[Text]:
########################################
Eager loading with LINQ

Often, when we query for some set of entities, we also want to load some of the related entities. In this recipe, we'll show you how we can use LINQ extensions to eager load the child collections of our query results.

Getting ready

Complete the Getting Ready section at the beginning of this chapter.

How to do it…

  1. Create a new folder named EagerLoadingWithLinq in the project.
  2. Add a new class named Recipe to the folder:
    using System.Linq;
    using NH4CookbookHelpers.Queries;
    using NH4CookbookHelpers.Queries.Model;
    using NHibernate;
    using NHibernate.Linq;
    
    namespace QueryRecipes.EagerLoadingWithLinq
    {
        public class Recipe : QueryRecipe
        {
            protected override void Run(ISession session)
            {
                var book = session.Query<Book>()
                    .Fetch(x => x.Publisher)
                    .FirstOrDefault();
    
                Show("Book:", book);
    
                var movies = session.Query<Movie>()
                    .FetchMany(x => x.Actors)
                    .ToList();
    
                Show("Movies:", movies);
            }
        }
    }
  3. Run the application and start the EagerLoadingWithLinq recipe.
  4. Inspect the query log to see how the related entities have been included in the queries.

How it works…

In this recipe, we eagerly load the Publisher for our Book(s) and the ActorRoles for our Movies to avoid select N+1 problems. In a select N+1 situation, with one select statement, you can load a few entities from the database and begin to enumerate through them. As you enumerate through them, you access some lazy loaded property or collection. This triggers a separate database query for each entity in the original query. If we iterate through 1000 entities, we would have the original query plus 1000 nearly identical queries because we triggered lazy loading, hence the name select N+1. This creates N+1 round trips to the database, which will quickly kill performance, overwork the database, and even crash it.

Here, we iterate through each movie in the database. For each instance, we display the name of the actor in the starring role. This would normally trigger a separate database query for each movie, a potential select N+1 problem.

By specifying that we want to load the related ActorRoles in the same query, we can avoid this problem:

session.Query<Movie>()
  .FetchMany(x=>x.Actors)

This returns all movies and their actor roles, including the movies without actor roles. As can be seen in the query log, the ActorRoles are included using a LEFT JOIN.

The book and its publisher is fetched in a similar way, but since the Publisher property is a relation to one entity, as opposed to the Actors property which is a collection, we used Fetch instead of FetchMany. Why the difference? Well, we could actually have used Fetch for both types, but the eager loading doesn't have to stop at the first level. Consider if the ActorRole entity had an (admittedly weird) property called BookAboutTheRole. If we wanted to load that too, the query would look similar to this:

session.Query<Movie>()
    .FetchMany(x=>x.Actors)
   .ThenFetch(a=>a.BookAboutTheRole)

Had we used Fetch(x=>x.Actors), the ThenFetch method would not know that it should act on a single ActorRole, rather than the ISet<ActorRole>.
########################################
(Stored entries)
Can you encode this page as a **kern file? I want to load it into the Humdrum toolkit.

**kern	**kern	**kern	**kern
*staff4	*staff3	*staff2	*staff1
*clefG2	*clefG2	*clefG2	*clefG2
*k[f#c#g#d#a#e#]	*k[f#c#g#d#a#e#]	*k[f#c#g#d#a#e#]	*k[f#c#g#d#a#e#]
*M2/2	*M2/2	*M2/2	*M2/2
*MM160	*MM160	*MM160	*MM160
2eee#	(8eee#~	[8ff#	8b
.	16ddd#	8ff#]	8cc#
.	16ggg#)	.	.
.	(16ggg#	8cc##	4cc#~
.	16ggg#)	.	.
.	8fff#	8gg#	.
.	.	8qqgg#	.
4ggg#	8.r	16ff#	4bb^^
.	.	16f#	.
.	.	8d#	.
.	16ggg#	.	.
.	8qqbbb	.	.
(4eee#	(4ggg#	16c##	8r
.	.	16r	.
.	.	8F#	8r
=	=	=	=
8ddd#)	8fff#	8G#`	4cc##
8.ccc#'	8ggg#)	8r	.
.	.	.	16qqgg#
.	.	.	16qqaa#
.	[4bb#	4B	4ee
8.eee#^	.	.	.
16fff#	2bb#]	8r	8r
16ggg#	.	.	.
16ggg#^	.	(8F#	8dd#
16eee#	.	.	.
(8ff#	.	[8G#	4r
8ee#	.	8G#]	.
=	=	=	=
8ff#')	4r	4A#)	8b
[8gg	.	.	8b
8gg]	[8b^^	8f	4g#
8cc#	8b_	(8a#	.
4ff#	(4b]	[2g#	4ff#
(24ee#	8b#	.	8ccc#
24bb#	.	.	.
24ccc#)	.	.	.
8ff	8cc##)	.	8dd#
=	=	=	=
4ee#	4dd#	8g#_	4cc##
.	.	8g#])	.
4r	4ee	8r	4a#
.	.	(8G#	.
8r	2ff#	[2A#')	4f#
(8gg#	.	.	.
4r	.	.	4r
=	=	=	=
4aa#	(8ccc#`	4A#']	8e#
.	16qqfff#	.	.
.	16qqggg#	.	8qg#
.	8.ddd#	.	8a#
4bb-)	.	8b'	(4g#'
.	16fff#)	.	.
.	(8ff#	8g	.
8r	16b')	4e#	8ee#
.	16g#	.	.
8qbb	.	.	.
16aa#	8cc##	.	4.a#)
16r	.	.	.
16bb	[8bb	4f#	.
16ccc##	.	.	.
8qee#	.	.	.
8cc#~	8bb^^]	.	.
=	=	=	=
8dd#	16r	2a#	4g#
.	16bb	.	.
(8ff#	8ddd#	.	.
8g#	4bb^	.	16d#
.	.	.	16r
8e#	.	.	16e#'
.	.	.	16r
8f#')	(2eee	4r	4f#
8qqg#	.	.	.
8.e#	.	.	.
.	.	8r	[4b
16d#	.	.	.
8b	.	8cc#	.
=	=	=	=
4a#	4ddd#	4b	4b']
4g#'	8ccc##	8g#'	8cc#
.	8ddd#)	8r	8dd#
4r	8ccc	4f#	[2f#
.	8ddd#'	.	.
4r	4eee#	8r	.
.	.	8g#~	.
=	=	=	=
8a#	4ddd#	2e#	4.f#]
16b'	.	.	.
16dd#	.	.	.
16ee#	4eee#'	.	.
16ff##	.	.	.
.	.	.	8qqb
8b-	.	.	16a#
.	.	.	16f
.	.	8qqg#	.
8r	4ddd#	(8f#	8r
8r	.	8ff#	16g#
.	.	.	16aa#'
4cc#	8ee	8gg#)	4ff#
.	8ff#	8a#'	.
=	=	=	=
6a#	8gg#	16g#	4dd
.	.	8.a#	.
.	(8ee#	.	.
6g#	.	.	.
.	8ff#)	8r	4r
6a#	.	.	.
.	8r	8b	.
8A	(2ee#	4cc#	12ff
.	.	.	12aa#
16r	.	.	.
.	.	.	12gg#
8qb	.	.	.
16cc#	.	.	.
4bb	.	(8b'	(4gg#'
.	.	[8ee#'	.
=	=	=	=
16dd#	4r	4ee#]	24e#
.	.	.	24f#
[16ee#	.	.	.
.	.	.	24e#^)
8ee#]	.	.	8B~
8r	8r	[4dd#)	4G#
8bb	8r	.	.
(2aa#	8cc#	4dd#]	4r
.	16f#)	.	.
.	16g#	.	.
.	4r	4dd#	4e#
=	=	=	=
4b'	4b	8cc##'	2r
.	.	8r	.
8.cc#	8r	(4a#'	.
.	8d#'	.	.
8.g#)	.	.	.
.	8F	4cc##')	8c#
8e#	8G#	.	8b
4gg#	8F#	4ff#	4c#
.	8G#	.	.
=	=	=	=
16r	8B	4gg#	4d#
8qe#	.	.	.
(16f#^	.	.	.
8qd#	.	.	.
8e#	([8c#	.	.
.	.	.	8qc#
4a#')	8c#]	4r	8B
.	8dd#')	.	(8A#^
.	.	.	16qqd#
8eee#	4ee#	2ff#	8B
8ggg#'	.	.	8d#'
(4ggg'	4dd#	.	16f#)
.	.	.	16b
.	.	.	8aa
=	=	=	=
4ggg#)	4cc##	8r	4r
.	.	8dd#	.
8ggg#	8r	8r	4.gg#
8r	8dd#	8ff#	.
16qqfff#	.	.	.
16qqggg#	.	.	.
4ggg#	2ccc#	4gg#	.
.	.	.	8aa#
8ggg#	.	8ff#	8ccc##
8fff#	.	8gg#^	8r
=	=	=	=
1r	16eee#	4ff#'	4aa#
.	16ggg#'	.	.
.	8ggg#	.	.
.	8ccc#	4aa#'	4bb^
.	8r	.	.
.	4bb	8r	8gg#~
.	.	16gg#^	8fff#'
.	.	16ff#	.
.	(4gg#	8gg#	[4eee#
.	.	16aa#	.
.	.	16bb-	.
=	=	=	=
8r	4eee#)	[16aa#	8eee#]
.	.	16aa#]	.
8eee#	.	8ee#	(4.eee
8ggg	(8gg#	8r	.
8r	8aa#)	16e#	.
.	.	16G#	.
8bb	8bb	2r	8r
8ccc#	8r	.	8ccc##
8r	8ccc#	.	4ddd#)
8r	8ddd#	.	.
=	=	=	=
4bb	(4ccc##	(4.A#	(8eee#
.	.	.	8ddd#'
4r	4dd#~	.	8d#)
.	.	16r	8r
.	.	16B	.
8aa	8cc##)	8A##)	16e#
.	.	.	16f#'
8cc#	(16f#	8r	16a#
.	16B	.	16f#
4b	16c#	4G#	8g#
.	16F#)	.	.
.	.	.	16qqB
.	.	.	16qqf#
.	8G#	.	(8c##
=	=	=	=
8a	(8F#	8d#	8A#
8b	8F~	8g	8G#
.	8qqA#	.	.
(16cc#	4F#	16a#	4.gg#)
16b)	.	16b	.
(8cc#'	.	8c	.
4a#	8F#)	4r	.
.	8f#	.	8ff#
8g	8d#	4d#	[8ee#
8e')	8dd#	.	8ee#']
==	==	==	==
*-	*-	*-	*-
########################################
[Objectives]:
a. According to the eager loading text, what does the query log show is used to include the ActorRoles in the movie query?
b. Continue the LINQ eager loading text from the point where it stops.
These entries are separate material and have no connection to the LINQ eager loading text.

[Answer list]:
a. A LEFT JOIN.

b.
There's more…

The Then prefixed methods have a very important distinction. They act upon the preceding fetched type, allowing us to dig down into the object structure. Using the standard Fetch or FetchMany immediately brings us back to the root. This is useful, since we can add more fetch instructions, for example if ActorRole had yet another property that we wanted to include:

session.Query<Movie>()
       .FetchMany(x=>x.Actors)
                .ThenFetch(a=>a.BookAboutTheRole)
       .FetchMany(x=>x.Actors)
                .ThenFetch(a=>a.DocumentaryAboutTheActor)

We have to use the same FetchMany twice, but that's just a syntactic inconvenience. It doesn't actually include the actors twice.

It would seem then that eager loading is something that can be used frequently, and it can. However, there are a few drawbacks and pitfalls. Extending the query with several fetch requests increases the complexity of the queries and the amount of data retrieved. It may be worth considering different strategies, such as projecting only the data that's really needed.

Another important issue is that these eager fetches causes tables to be joined into the query. When the fetched property is a collection, it means two things:

Limiting the result set doesn't work

Consider we want to fetch only two movies, but want their Actors collection to be eager loaded. It seems we want this query:

session.Query<Movie>()
   .FetchMany(x => x.Actors)
   .OrderBy(x=>x.Name)
   .Take(2)

Unfortunately, that could go horribly wrong. The limit will be applied to the entire query, including the joins, meaning that we will end up with only one movie, unless the first movie has only one actor. It also means that the Actors collection won't be properly initialized with all the included entities.

Eager loading multiple collections should be avoided

If our Movie class also had a collection property for MakeUpArtists, we might be tempted and eager to load them in the same query. We certainly can:

session.Query<Movie>()
   .FetchMany(x => x.Actors)
   .FetchMany(x => x.MakeUpArtists)

While it may work, in limited scenarios, this causes two unrelated joins to be added to the query. The result becomes what's called a Cartesian product. If a movie has 100 actors and 10 make-up artists, 1000 rows would be returned for that single movie. Adding more collections will multiply the result even further. Not only does that impact the performance, it also means that collections that allow duplicates (bags) may be filled with more duplicates than intended.

Fortunately, there are solutions to both these issues, which will be discussed in Chapter 5, Improving Performance.

Use batching as an alternative solution

An alternative for greatly reducing the impact of a select N+1 problem is to use the batch-size property in the mapping. Suppose we had added batch-size to our movies mapping, as shown in the following code:

<?xml version="1.0" encoding="utf-8" ?>
<hibernate-mapping xmlns="urn:nhibernate-mapping-2.2"
    assembly="Eg.Core"
    namespace="Eg.Core">
  <subclass name="Movie" extends="Product">
    <property name="Director" />
    <list name="Actors" cascade="all-delete-orphan"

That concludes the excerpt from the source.